If your Website is build on the WordPress CMS Platform (as it is one of the most popular CMS’s available) and have Wordfence installed you might have noticed unsuccessful Login Attempts with strange or non existent usernames.
A user with IP address xx.xx.xxx.xxx has been locked out from signing in or using the password recovery form for the following reason: Used an invalid username ‘administrator’ to try to sign in.
Most likely these are ‘Bots trying their luck getting into your admin area.
Here is a simple yet very effective way to minimize their chances of every getting your Username and Password right by simply renaming your’wp-login’ file.
IMPORTANT: THIS WILL NOT BE SUITABLE FOR WORDPRESS WEBSITES WHICH ALLOW USERS TO REGISTER (I.E.LOGIN). BUT IF YOUR WEBSITE DOES NOT NEED USERS TO REGISTER OR LOGIN AND YOU ARE THE ONLY ADMIN THIS CAN WORK FOR YOU.
1) rename wp-login.php to ‘xxxxxxx.php’ (where xxxxxxx is some text string you pick)
2) Edit the file (use a TEXT editor) and change all occurrences of the string ‘wp-login.php’ to the new name. You must do this or logins will fail!
Depending on the WordPress Version you are using this string will occur a few times in your wp-login file. In my particular instance (using latest WP Version it occurs at lines 332,476,499,536,592,594,627,695,706,723,824 and 9000(use the find and replace feature of notepad or notepad++)
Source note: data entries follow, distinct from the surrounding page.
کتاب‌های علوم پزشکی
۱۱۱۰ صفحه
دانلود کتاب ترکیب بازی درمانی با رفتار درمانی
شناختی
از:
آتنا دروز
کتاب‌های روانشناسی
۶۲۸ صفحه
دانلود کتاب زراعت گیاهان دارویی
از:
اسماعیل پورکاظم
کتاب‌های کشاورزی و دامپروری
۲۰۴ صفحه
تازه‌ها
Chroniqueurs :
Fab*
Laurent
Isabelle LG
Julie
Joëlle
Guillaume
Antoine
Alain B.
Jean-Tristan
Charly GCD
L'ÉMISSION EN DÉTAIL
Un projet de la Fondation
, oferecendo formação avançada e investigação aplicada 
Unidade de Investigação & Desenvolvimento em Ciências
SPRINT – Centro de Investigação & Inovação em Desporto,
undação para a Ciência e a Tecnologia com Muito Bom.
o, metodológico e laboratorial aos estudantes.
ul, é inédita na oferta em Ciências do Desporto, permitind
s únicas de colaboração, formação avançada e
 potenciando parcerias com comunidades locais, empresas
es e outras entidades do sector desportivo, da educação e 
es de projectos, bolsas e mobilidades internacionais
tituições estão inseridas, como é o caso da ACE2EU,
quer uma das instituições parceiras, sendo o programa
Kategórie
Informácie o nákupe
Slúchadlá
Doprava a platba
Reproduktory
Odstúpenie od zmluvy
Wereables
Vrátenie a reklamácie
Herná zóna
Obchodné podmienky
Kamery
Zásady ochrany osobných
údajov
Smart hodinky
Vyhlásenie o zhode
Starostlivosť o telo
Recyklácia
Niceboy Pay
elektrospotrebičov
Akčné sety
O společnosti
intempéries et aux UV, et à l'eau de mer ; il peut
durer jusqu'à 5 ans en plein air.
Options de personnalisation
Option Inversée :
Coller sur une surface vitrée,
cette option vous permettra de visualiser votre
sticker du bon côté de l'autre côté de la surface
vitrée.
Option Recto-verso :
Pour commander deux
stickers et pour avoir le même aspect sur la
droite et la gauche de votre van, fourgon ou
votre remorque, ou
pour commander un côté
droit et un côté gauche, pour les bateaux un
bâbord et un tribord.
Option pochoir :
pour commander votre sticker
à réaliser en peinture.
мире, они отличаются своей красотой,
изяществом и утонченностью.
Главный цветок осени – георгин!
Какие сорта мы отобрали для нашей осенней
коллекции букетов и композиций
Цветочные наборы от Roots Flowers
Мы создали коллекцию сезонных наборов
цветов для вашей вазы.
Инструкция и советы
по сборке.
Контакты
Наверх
3) add a line in your .htaccess file
RedirectMatch 301 ^/wp-login\.php$ https://yourdomain.com/wp-content/badbot-403.html
4) create a file ‘badbot-403.html with the following
<html xmlns="https://www.w3.org/1999/xhtml"> <head> <title> </title> <meta https-equiv="refresh" content="8;url=https://yourdomain.com/wp-content/badbot-warn.html" /> </head> <body> </body> </html>
the reason for this is the ‘8’ it delays 8 seconds before transfering to the next page – delaying a bot a little (every little bit helps) but not messing it up for any of my users that forget and use the wrong login file name
5) create another file ‘badbot-warn.html’ with
<!DOCTYPE html PUBLIC "-//W3C//DTD XHTML 1.0 Strict//EN" "https://www.w3.org/TR/xhtml1/DTD/xhtml1-strict.dtd"> <html xmlns="https://www.w3.org/1999/xhtml" dir="ltr" lang="en-US"> <head> <title>Please stop hacking</title> </head> <body> <br /><br /><br /><br /><br /><br /><br /> <br /><br /><br /><br /><br /><br /><br /> <div style="text-align: center;"> <span style="color: #000000; font-size: 24px;">Invalid Login Attempt </span></div> <br /><br /><br /><br /> <div style="text-align: center;"> <span style="color: #ff0000; font-size: 34px;">Your computer has attempted to login to this site.<br />Please stop hacking.</span></div> </html>
Now you have to use the name of what you changed wp-login.php to – for example:
If you changed ‘wp-login.php’ to ‘ha-try-and-find-this.php’ you would use ‘yourdomain.com/ha-try-and-find-this.php’ – you can not use ‘your domain.com/wp-admin’ because that calls wp-login.php and off to the warning you go.